When the volume of data managed by our application significantly grows, we start thinking about ways of extracting information from the databases. We know that there are a lot of hidden information there, but we don’t know exactly what they are and how to get them. Year after year, people have been working on solutions such as data mining, data-warehouse, business intelligence, and others to figure out those hidden information. At the same time, people also look for ways of using those new information not only for reporting, but also to give constant feedback to the application in order to achieve better results over time. This looks very much to a self-learning mechanism, that we can formally call machine learning.

Nowadays, a new dimension are absolutely relevant when applying machine learning on data analysis: the user’s behaviour and preferences as individuals and as part of the collectivity. This is clearly the influence of social networks on all sort of applications. They are exploring new possibilities of improving the user experience, but how can we be part of that party? Do we need to get a PhD degree to follow the wave? Is it finally possible to make the subject accessible to ordinary programmers? No, we don’t need a PhD degree and yes, it’s finally possible to make our applications smarter. This is what I’ve noticed while reading the book Programming Collective Intelligence, written by Toby Segaran.

lrg.jpg

At the beginning, I felt uneasy with the chosen programming language – Python – but I was gradually getting used to it because Python is not that hard to understand. In any case, I think this book would reach a larger audience by writing the examples in Java, which is constantly fighting with C for the first position in a well known ranking of popularity. On the other hand, the book targets more websites/portals and we know that Java is not really the first choice when companies decide to develop an application for a larger audience. Independent on the programming language we master, we can always convert what we’ve understood from Python to our favorite language. At the end, the success when implementing those machine learning algorithms come from our ability to solve computational problems, not from our ability of learning new programming languages.

On which concerns the content, the book brings together a large variety of real world problems from websites and services that we frequently use. It concludes reviewing and comparing the described algorithms, helping the reader to easily visualize the applicability of the different methods and to decide which one is the best for the problem we are actually facing.

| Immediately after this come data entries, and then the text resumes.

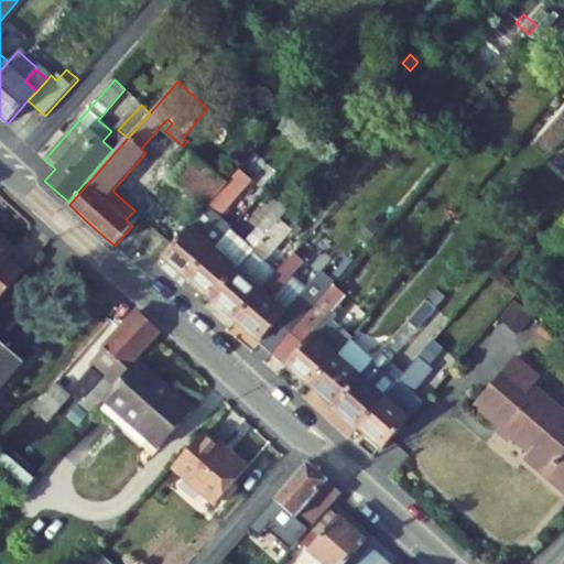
[(172,180),(207,208),(227,186),(228,184),(210,170),(192,155),(172,180)]
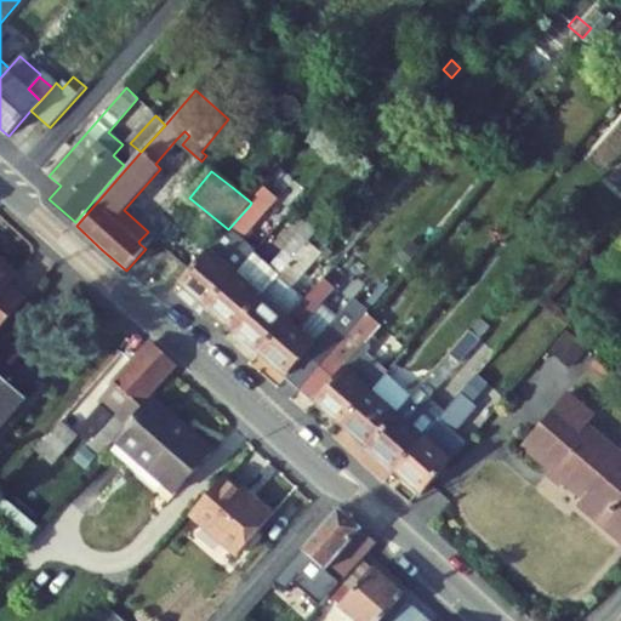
[(239,178),(232,187),(251,203),(258,194),(239,178)]
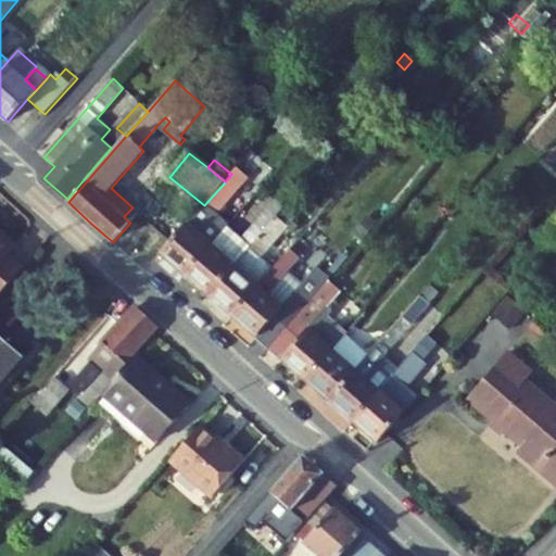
[(243,181),(234,173),(231,174),(225,181),(224,184),(235,192),(243,181)]
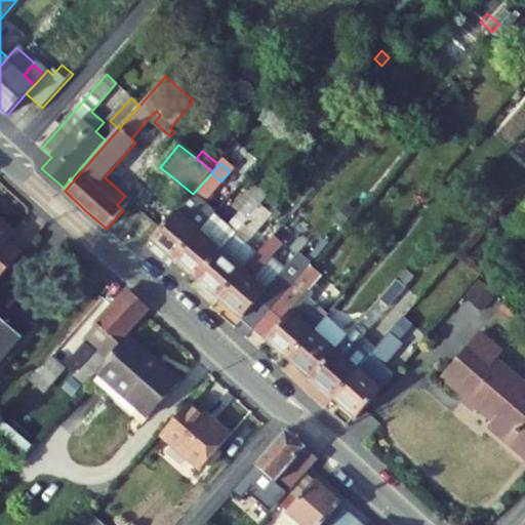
[(193,194),(152,241),(174,260),(214,214),(216,211),(205,202),(221,182),(211,173),(193,194)]
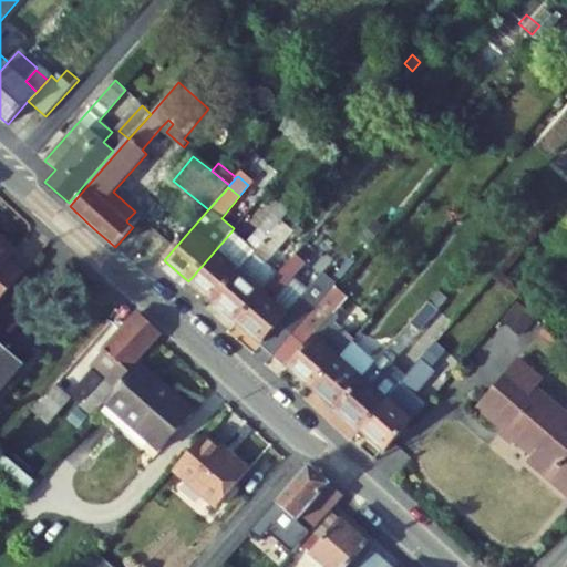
[(275,214),(282,222),(287,216),(290,213),(290,212),(282,205),(275,214)]
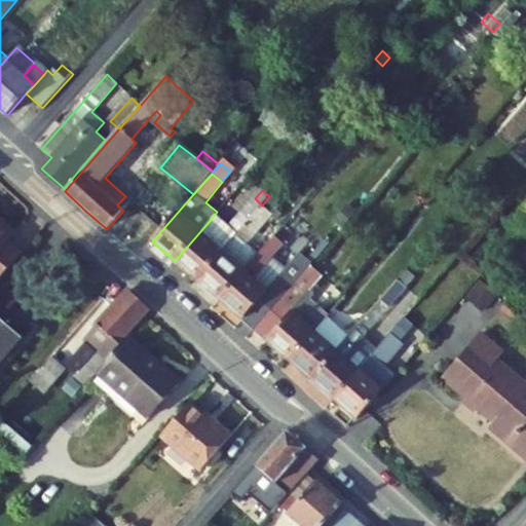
[(118,207),(127,197),(125,196),(117,204),(118,207)]
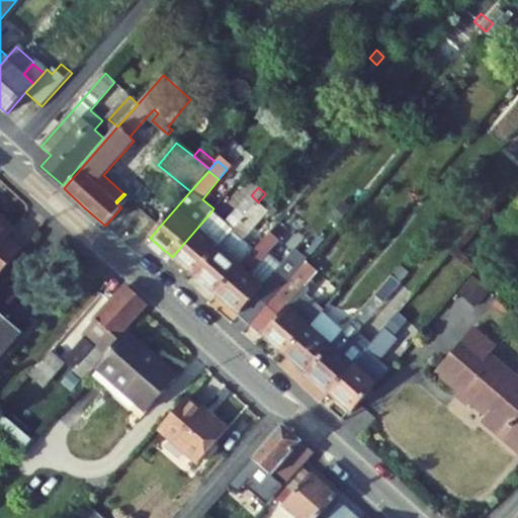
[(125,194),(116,203),(121,207),(130,198),(125,194)]
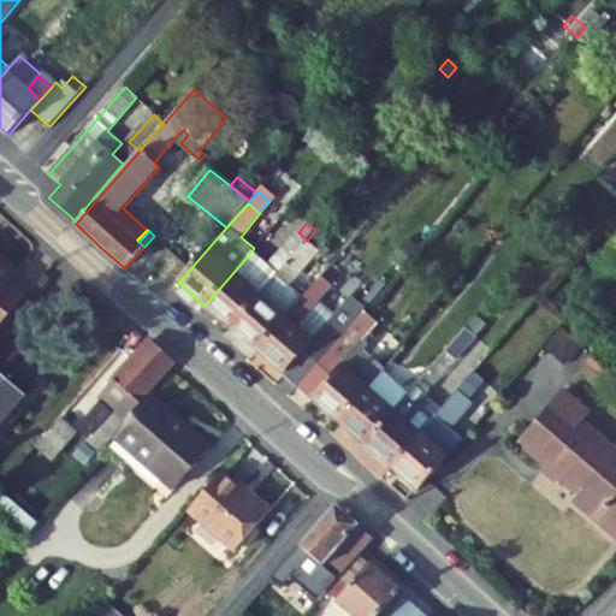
[(312,235),(326,247),(329,243),(315,231),(312,235)]
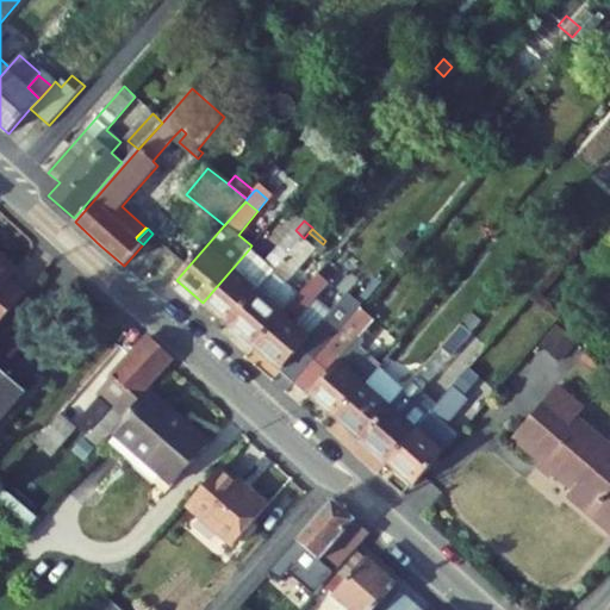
[(229,325),(304,238),(296,230),(267,263),(249,249),(203,303),(229,325)]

This book has a new and better approach to present complex subjects such as data mining, machine learning, and statistics. By contextualizing the subject with real scenarios, the author improved the didactic in an unprecedented manner, since this is not the case in academic books. Actually, Programming Collective Intelligence can also be used by undergraduate and graduate students, since there are exercises at the end of each chapter. This is great because sometimes we finish the study of a chapter without realizing what else can be done with those algorithms. This is not common in this kind of book (non-academic) and yet very appreciated.